The coordinates of the points which trisect the line segments joining the points $P(4,2,-6)$ and $Q(10,-16,6)$, are
Introduction to Three Dimensional Geometry
Solution:
Let the point $R_1$ and $R_2$ trisects the line $P Q$ i.e., $R_1$ divides the line in the ratio $1: 2$.

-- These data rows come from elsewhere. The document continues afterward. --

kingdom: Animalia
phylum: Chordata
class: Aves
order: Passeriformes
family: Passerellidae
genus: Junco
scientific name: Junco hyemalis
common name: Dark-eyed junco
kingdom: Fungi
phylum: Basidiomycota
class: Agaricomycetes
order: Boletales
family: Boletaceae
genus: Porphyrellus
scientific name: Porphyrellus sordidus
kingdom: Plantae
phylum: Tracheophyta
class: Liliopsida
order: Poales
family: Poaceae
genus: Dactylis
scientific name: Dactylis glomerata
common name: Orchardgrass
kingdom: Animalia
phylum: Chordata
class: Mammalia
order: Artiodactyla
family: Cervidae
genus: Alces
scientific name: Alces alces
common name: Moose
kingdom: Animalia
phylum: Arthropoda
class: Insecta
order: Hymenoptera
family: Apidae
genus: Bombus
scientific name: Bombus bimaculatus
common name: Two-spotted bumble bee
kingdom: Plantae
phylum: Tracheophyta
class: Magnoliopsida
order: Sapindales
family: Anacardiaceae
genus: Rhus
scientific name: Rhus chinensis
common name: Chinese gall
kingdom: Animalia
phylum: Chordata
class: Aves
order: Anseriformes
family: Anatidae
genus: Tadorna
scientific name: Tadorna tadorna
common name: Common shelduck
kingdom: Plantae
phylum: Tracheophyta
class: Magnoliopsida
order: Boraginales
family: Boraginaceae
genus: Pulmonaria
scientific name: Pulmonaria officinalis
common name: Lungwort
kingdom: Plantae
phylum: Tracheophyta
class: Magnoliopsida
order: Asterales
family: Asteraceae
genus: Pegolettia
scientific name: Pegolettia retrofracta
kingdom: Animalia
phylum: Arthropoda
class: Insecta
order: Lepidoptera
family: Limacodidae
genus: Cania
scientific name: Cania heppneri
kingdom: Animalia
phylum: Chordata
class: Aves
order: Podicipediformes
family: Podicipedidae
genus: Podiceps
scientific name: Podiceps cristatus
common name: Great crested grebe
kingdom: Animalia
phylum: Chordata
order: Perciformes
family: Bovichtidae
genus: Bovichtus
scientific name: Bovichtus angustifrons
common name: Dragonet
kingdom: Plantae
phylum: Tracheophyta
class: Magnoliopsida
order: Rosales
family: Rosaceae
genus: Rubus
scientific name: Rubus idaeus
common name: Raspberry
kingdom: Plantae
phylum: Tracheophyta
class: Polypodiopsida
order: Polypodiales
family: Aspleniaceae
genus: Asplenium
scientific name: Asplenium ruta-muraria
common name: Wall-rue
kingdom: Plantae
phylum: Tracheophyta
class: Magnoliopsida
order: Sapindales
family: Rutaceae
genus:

$\Rightarrow R_1 =\left(\frac{1 \times 10+2 \times 4}{1+2}, \frac{1 \times(-16)+2 \times 2}{1+2}, \frac{1 \times 6+2 \times(-6)}{1+2}\right)$
$ =\left(\frac{10+8}{3}, \frac{-16+4}{3}, \frac{6-12}{3}\right)=\left(\frac{18}{3}, \frac{-12}{3}, \frac{-6}{3}\right)$
$ =(6,-4,-2)$
Again, let the point $R_2$ divides $P Q$ internally in the ratio $2: 1$. Then,
$\Rightarrow R_2 =\left(\frac{2 \times 10+1 \times 4}{2+1}, \frac{2 \times(-16)+1 \times 2}{2+1}, \frac{2 \times 6+1 \times(-6)}{1+2}\right) $
$ =\left(\frac{20+4}{3}, \frac{-32+2}{3}, \frac{12-6}{3}\right)=\left(\frac{24}{3}, \frac{-30}{3}, \frac{6}{3}\right) $
$ =(8,-10,2)$
Hence, required points are $(6,-4,-2)$ and $(8,-10,2)$.